# EXERCISE DESCRIPTION
Going line by line through the data below, report how many lines include the word "text", with nothing added.

________________________

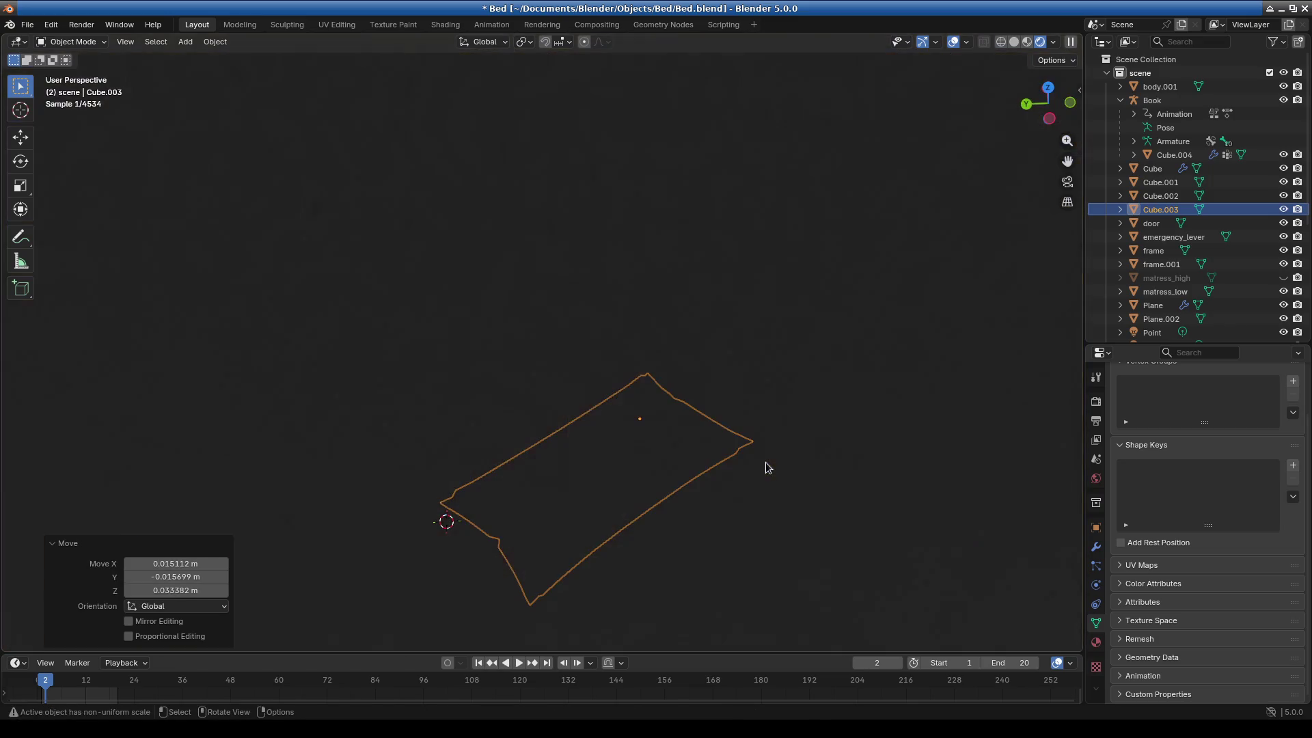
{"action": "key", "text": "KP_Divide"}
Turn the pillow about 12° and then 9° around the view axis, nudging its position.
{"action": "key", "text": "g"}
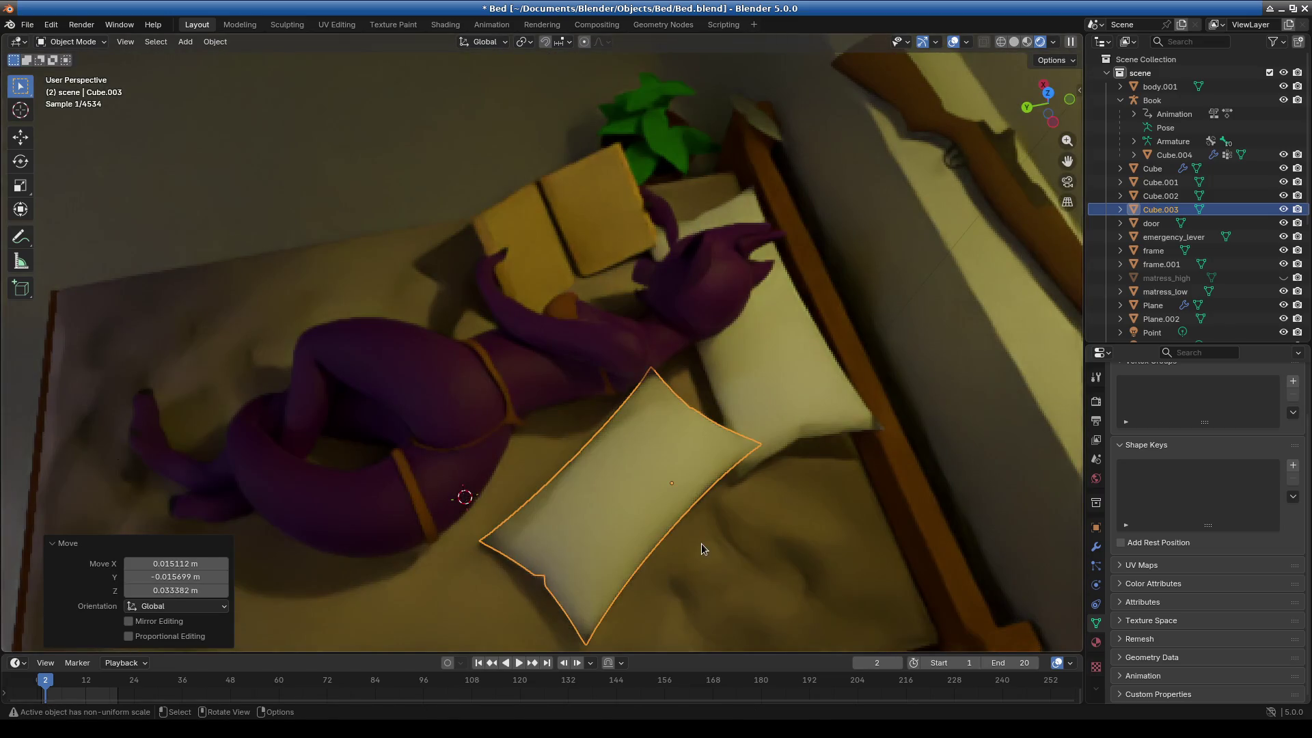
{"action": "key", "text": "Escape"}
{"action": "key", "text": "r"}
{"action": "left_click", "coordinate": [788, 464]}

________________________

# TASK OUTPUT
4